On October 9, 2012, the UK’s Serious Fraud Office (SFO) released a new policy for corporations on self-reporting in relation to enforcement of the UK Bribery Act 2010. Providing for criminal offences for both domestic and foreign bribery, the Bribery Act 2010 implements the Organization for Economic Co-operation and Development (OECD) Convention on Combating Bribery of Foreign Public Officials in International Business Transactions.
The new policy comes in response to criticism from the OECD, which had described certain aspects of the old policy as “unsound” and “overly generous” in its Phase 3 Working Report on Implementing the OECD Anti-Bribery Convention in the United Kingdom.
The New Policy on Self-Reporting
The SFO’s new policy changes the handling of self-reported cases and aims to toughen enforcement, departing from the previous policy of settling self-reported offences civilly whenever possible. The SFO will now prosecute if there is a realistic prospect of conviction and if it is in the public interest to do so. Self-reporting does not guarantee that prosecution will not follow.
Through its Guidance on Corporate Prosecutions, the SFO also points to the following factors as relevant in determining whether to prosecute in instances of self-reporting:
- A genuinely proactive approach adopted by the corporate management team when the offending is brought to their notice;
- The existence of a genuinely proactive and effective corporate compliance program; and
- A lack of a history of similar conduct involving prior criminal, civil and regulatory enforcement actions against the company.

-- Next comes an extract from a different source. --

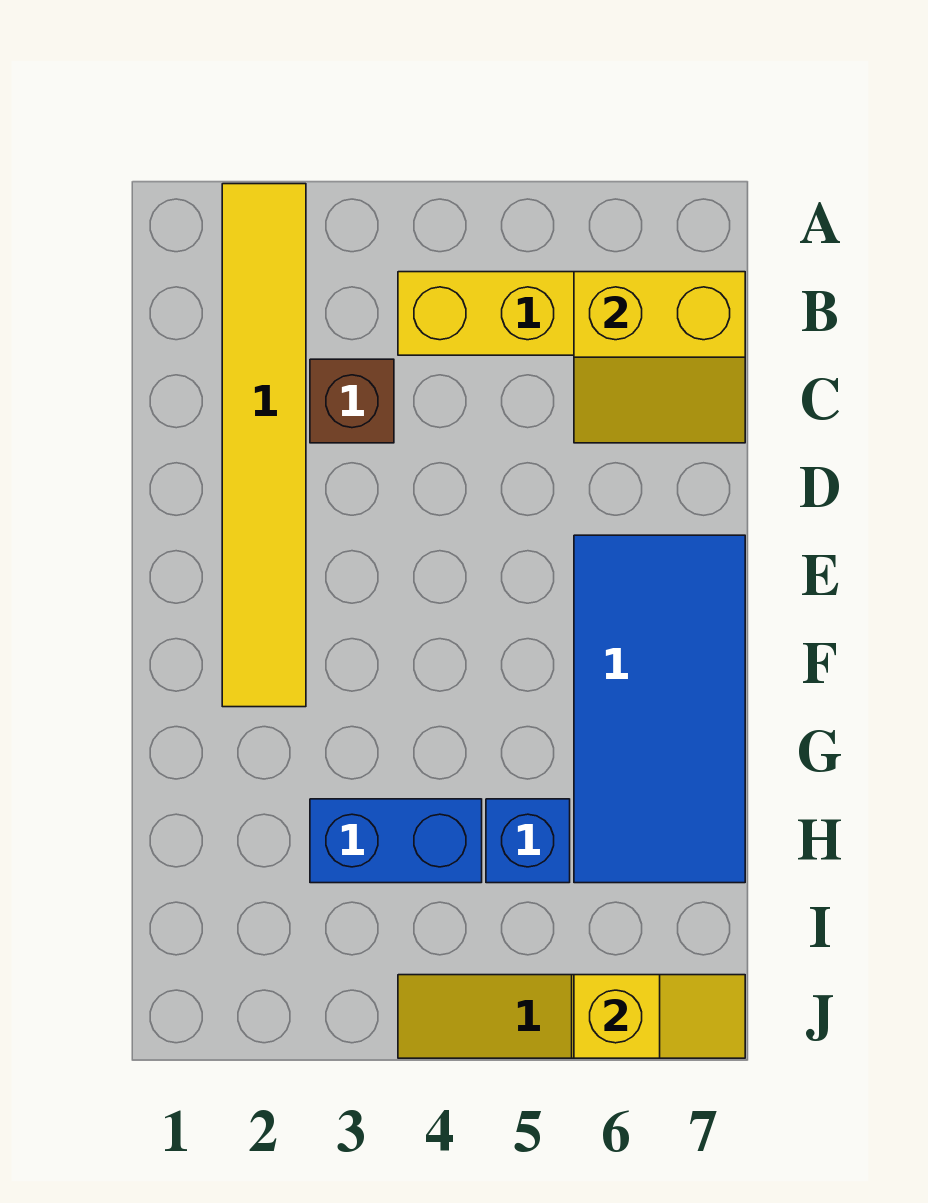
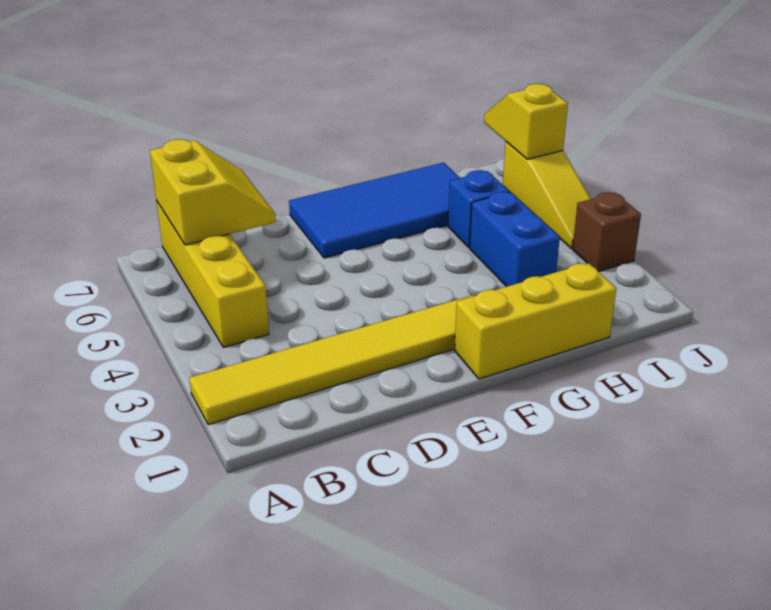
brown 1x1 brick [310,359,394,443] -> brown 1x1 brick moved to [572,192,641,272]
none -> yellow 1x3 brick [455,263,616,379]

Guidance on Facilitation Payments
Facilitation payments are small payments made to induce officials to perform routine functions they are otherwise obligated to perform. In contrast to similar legislation in the U.S. and Canada, facilitation payments are illegal under U.K. legislation.
The new guidance issued by the SFO indicates that prosecutions of facilitation payments will be governed by the Full Code Test. This test involves a determination of whether there is a reasonable prospect of conviction based on the evidence and, if so, whether it is in the public interest to proceed with a prosecution. The Joint Prosecution Guidance on the Bribery Act 2010 lists the factors that will guide the SFO when it considers whether it is in the public interest to prosecute instances of facilitation payments, including the following:
- Large or repeated payments are more likely to be prosecuted than single, small payments.

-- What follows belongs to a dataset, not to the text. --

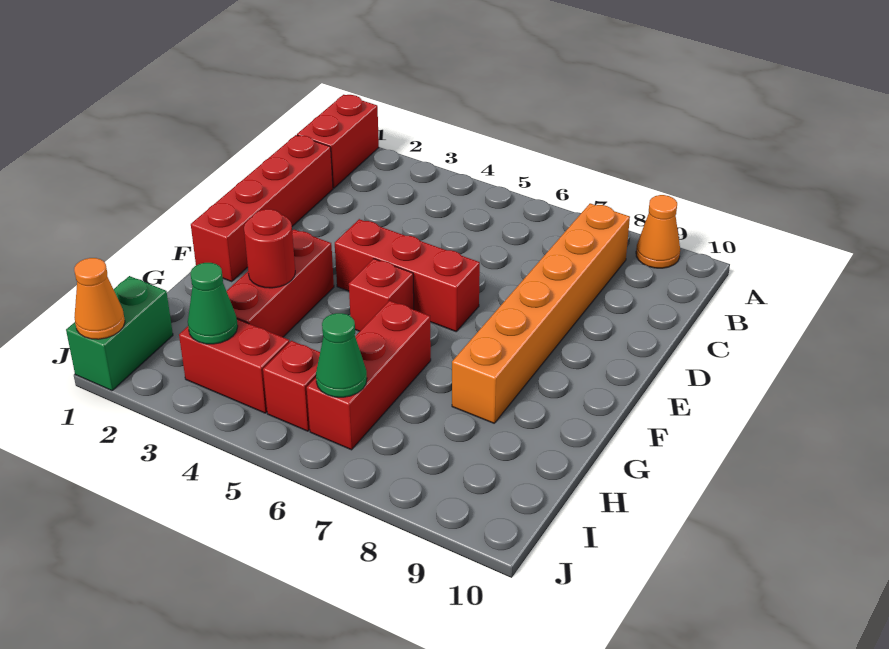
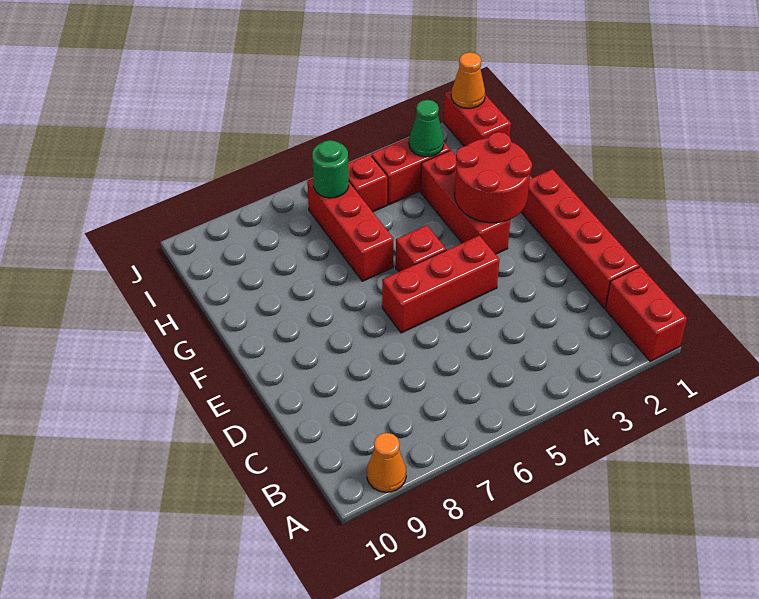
orange 1x6 brick [452,203,630,423] -> none
red 1x1 round brick [244,209,295,288] -> red 2x2 round brick [455,132,532,223]
green 1x2 brick [66,276,173,391] -> red 1x2 brick [444,90,511,146]
green 1x1 cone [316,313,367,397] -> green 1x1 round brick [312,140,349,198]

- Payments that indicate an active attempt to corrupt the official are more likely to be prosecuted than instances where the official made the demand for payment while the payer was in a vulnerable position.
- Prosecution is less likely where a commercial organization follows a clear and appropriate policy setting out procedures when facilitation payments are requested.
Guidance on Hospitality or Promotional Expenditures
The SFO recognizes that hospitality or promotional expenditures can be an important part of doing business. However, in certain circumstances the giving of gifts or hospitality expenses may be disguised attempts to offer a bribe. The SFO is more likely to infer that the hospitality expenditure was intended to influence an official or encourage improper performance when the expenditure is lavish beyond what may be reasonable in the particular circumstances. The more lavish the hospitality or expenditure, the greater the inference.
What Canadian Businesses Need to Know
Canadian businesses with subsidiaries or otherwise operating in the UK need to carefully consider their exposure to the Bribery Act. Upon becoming aware of any potential bribery offence relating to its foreign activities, Canadian businesses need to consult with experienced professionals in order to develop a comprehensive strategy and manage their legal risks.
Beyond direct exposure to UK enforcement, the SFO’s new policy on self-reporting is important as an indication of international enforcement trends. Governments such as Canada are sensitive to OECD criticism, and issues of self-reporting are particularly important given the dominant role settlement negotiations play in the current enforcement regime.